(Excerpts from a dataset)

# # # # # # #

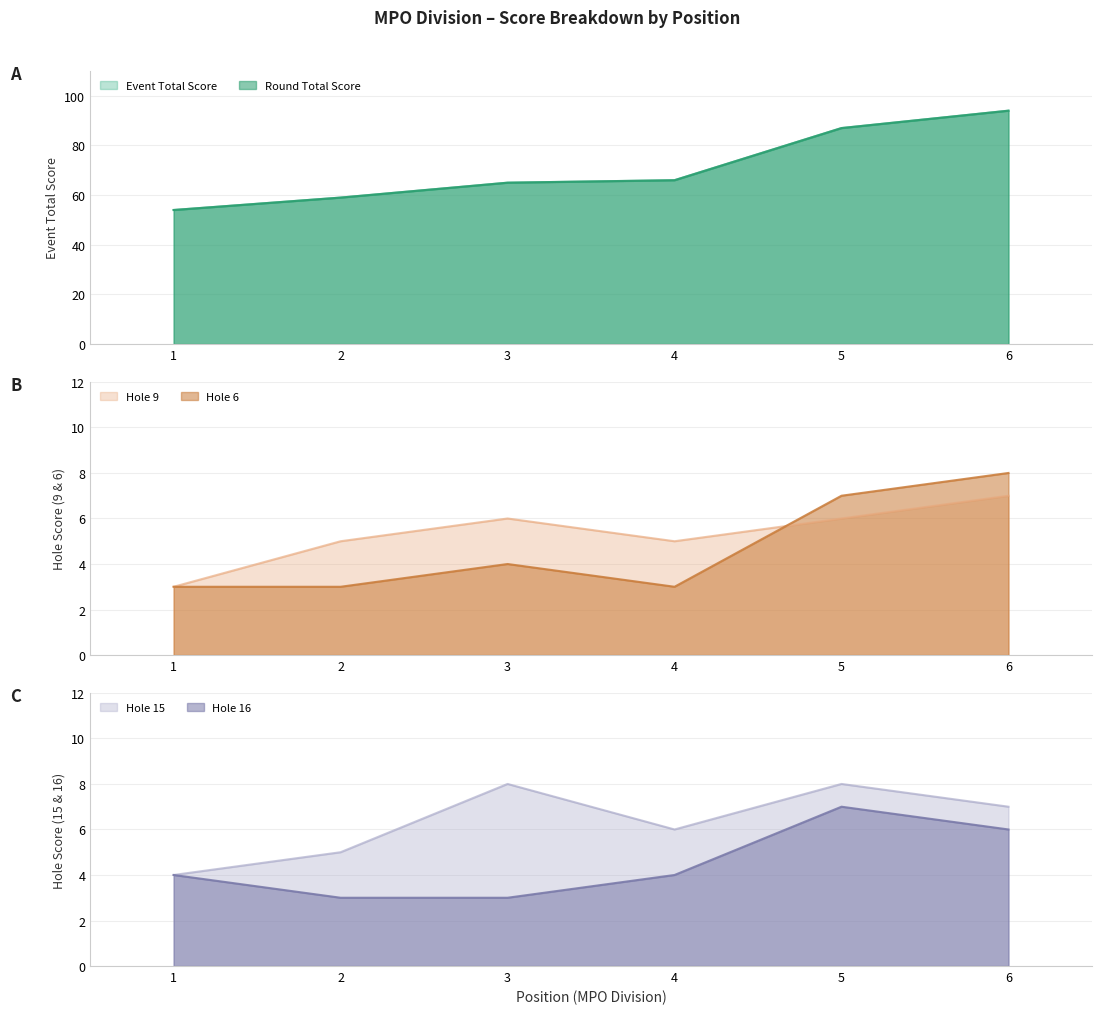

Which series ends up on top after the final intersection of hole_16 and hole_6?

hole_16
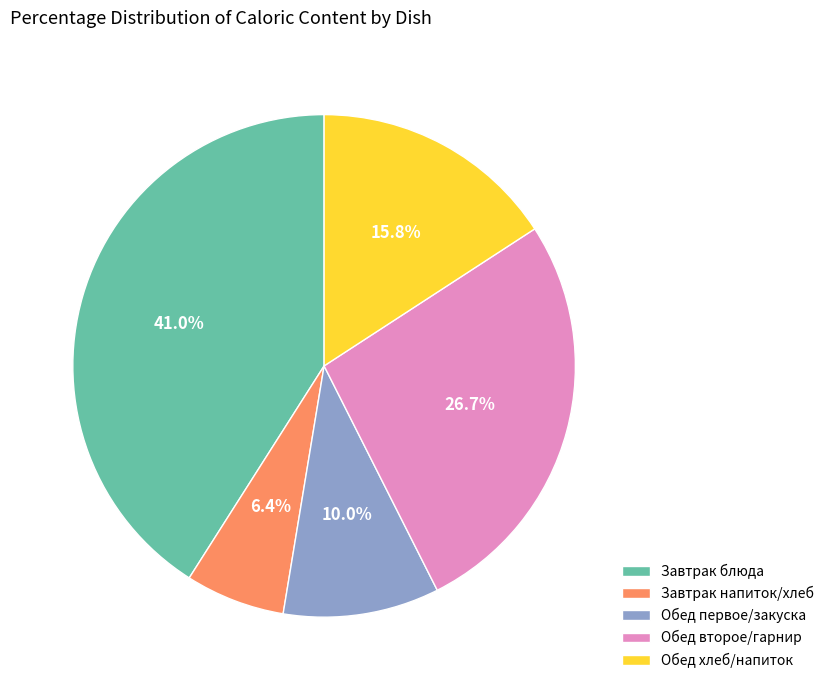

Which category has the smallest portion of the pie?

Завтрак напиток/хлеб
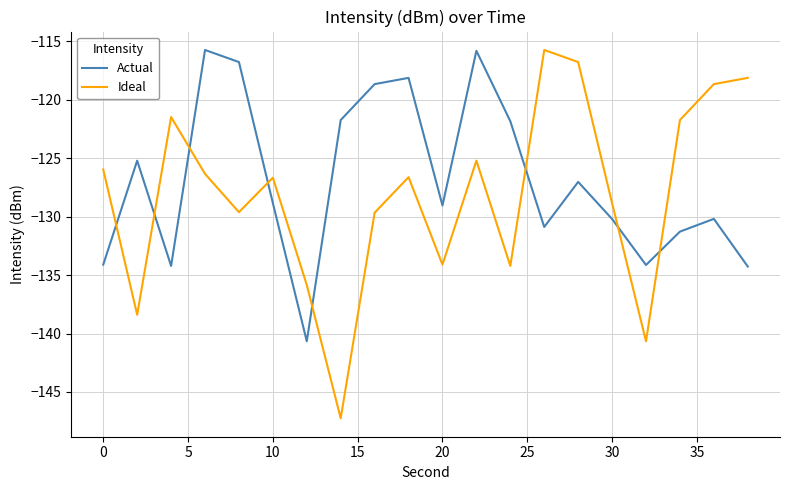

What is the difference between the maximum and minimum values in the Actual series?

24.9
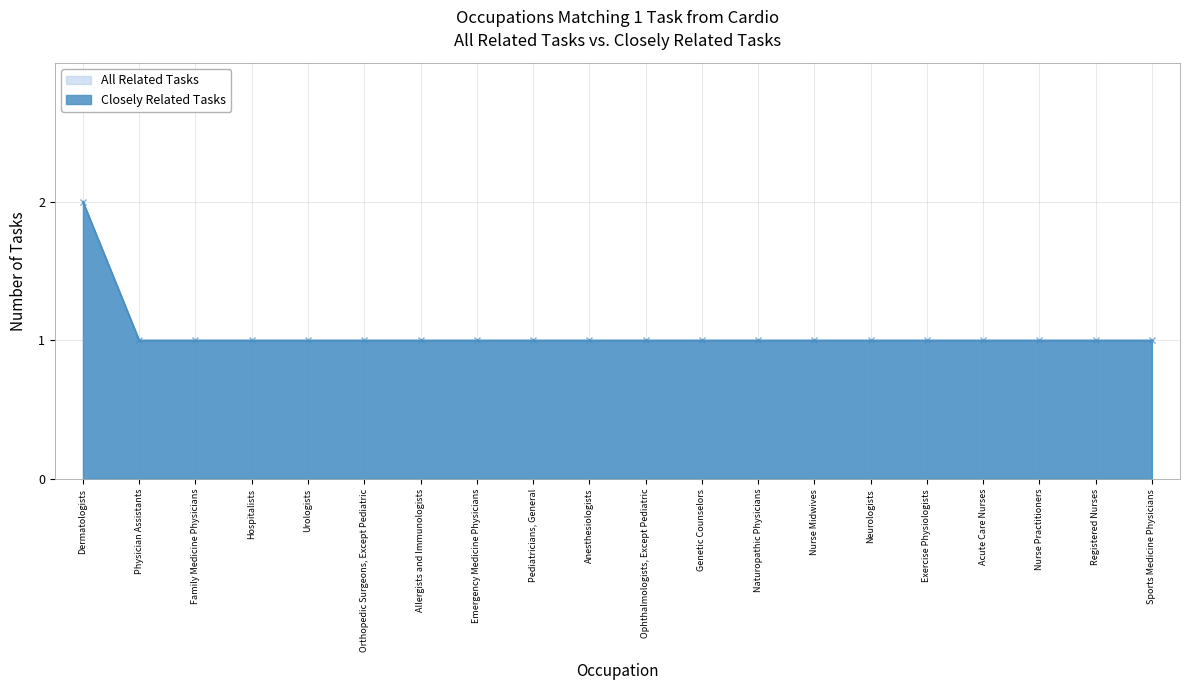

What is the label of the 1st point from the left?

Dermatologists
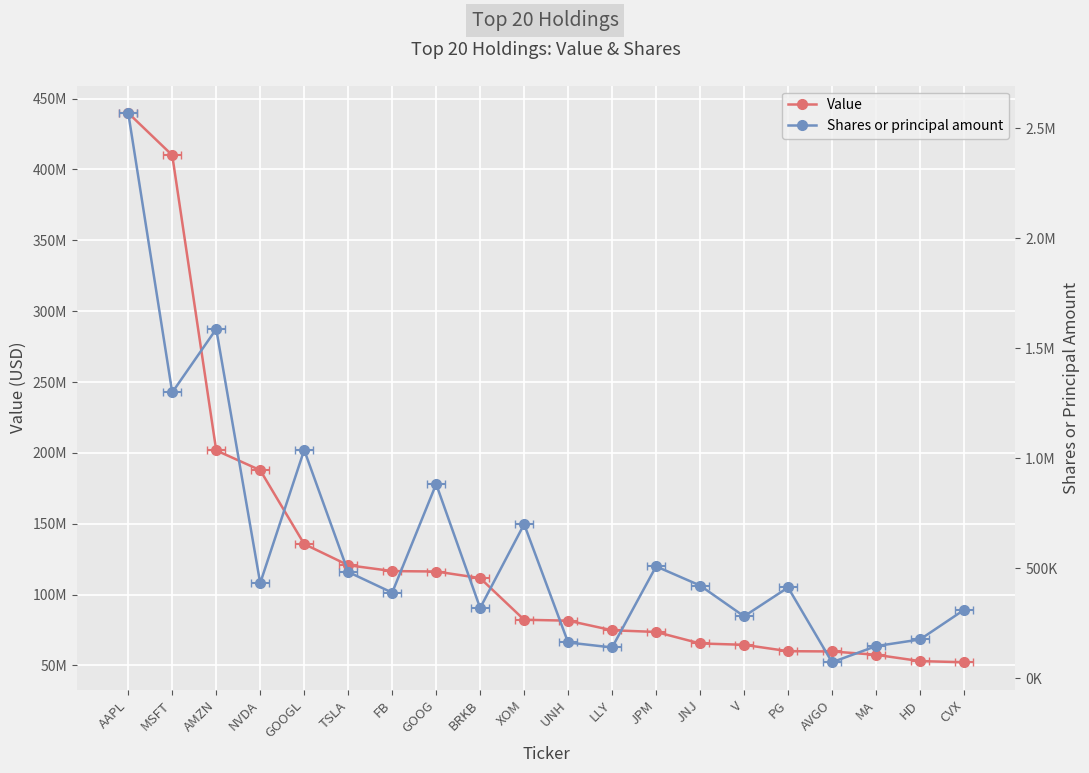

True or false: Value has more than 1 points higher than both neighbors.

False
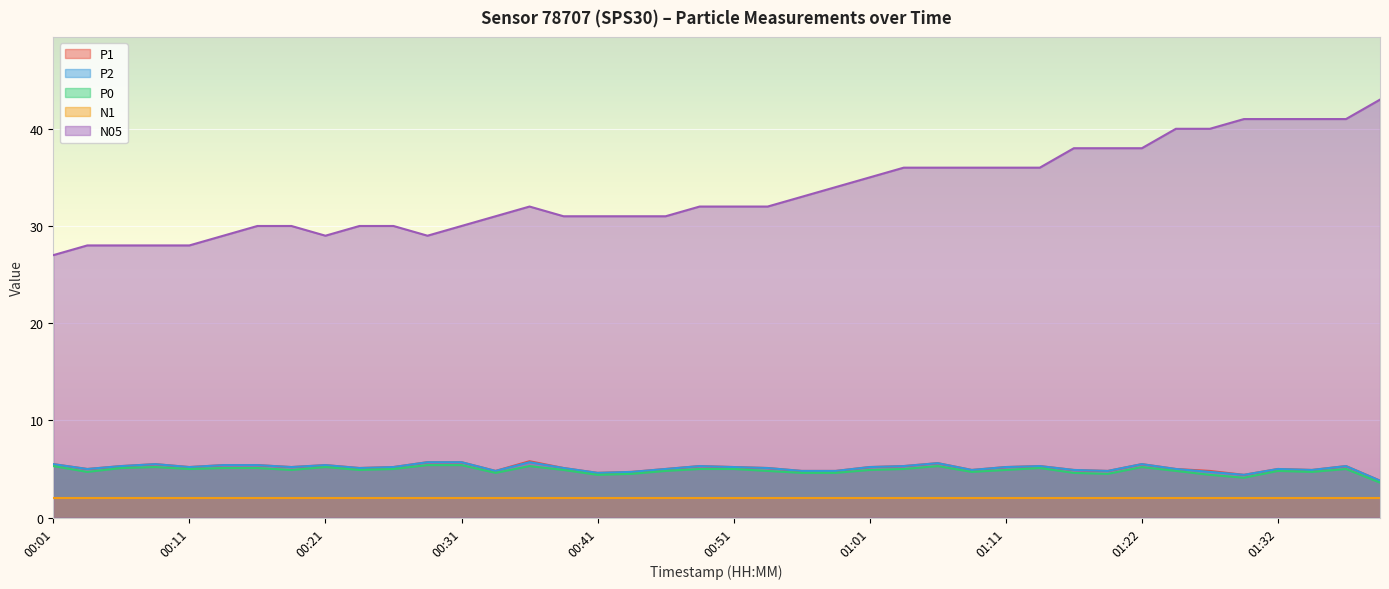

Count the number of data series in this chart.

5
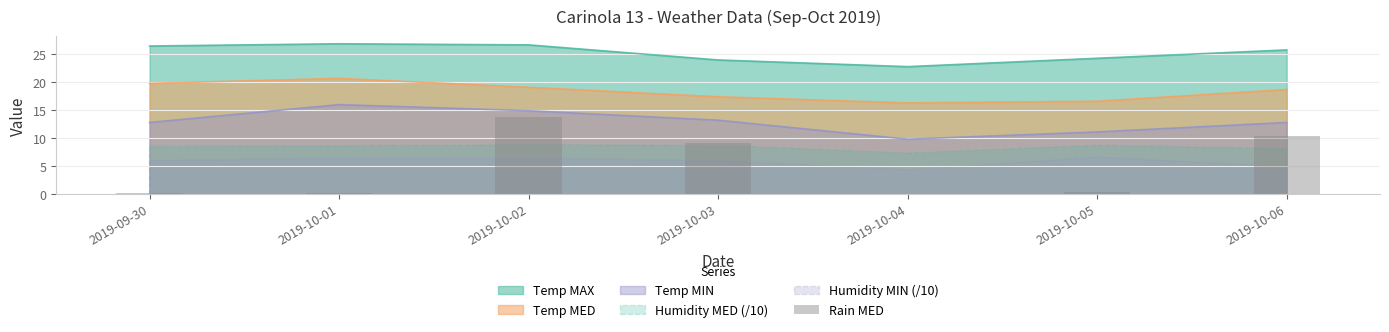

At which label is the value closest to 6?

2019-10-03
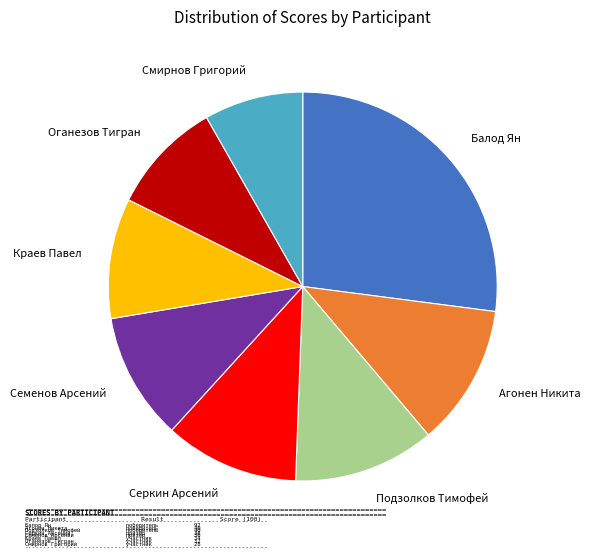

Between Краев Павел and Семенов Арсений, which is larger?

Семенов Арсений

# # # # # # #

[What needs to be done] Please rewrite all of the material above, substituting "line" for every "series" and keeping everything else as it is, but omit the pictures.

[Response to the task]
Which line ends up on top after the final intersection of hole_16 and hole_6?

hole_16

Which category has the smallest portion of the pie?

Завтрак напиток/хлеб

What is the difference between the maximum and minimum values in the Actual line?

24.9

What is the label of the 1st point from the left?

Dermatologists

True or false: Value has more than 1 points higher than both neighbors.

False

Count the number of data line in this chart.

5

At which label is the value closest to 6?

2019-10-03

Between Краев Павел and Семенов Арсений, which is larger?

Семенов Арсений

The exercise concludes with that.